• RECORDS SHOWN
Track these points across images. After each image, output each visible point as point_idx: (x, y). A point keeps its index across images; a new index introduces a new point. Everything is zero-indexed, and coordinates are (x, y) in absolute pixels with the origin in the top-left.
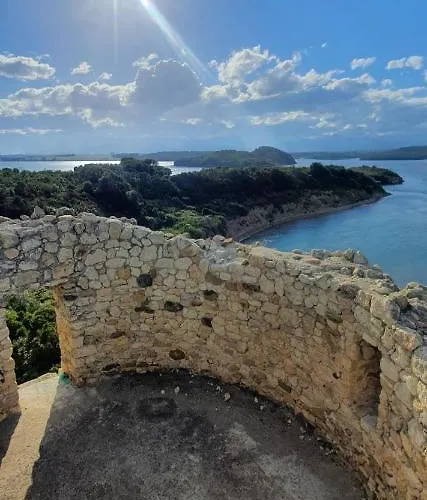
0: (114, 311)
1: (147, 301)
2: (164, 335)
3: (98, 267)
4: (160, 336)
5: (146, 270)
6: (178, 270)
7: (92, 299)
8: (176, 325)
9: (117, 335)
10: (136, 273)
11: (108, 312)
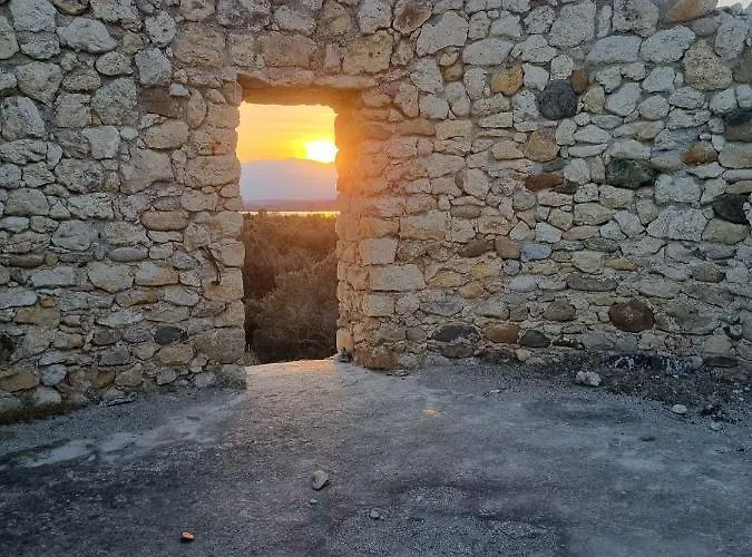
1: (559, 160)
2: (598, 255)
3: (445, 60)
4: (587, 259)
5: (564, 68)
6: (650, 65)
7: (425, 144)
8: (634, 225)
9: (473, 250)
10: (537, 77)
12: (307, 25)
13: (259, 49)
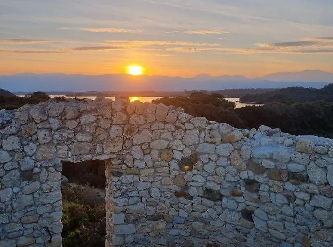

• AIM OF THE TASK
Reproduce every line of the data above word for word, but leave out the pictures.

• ANSWER TO THIS PROBLEM
Track these points across images. After each image, output each visible point as point_idx: (x, y). A point keeps its index across images; a new index introduces a new point. Everything is zero-indexed, and coordinates are (x, y) in absolute pixels with the origin in the top-left.
0: (114, 311)
1: (147, 301)
2: (164, 335)
3: (98, 267)
4: (160, 336)
5: (146, 270)
6: (178, 270)
7: (92, 299)
8: (176, 325)
9: (117, 335)
10: (136, 273)
11: (108, 312)
1: (559, 160)
2: (598, 255)
3: (445, 60)
4: (587, 259)
5: (564, 68)
6: (650, 65)
7: (425, 144)
8: (634, 225)
9: (473, 250)
10: (537, 77)
12: (307, 25)
13: (259, 49)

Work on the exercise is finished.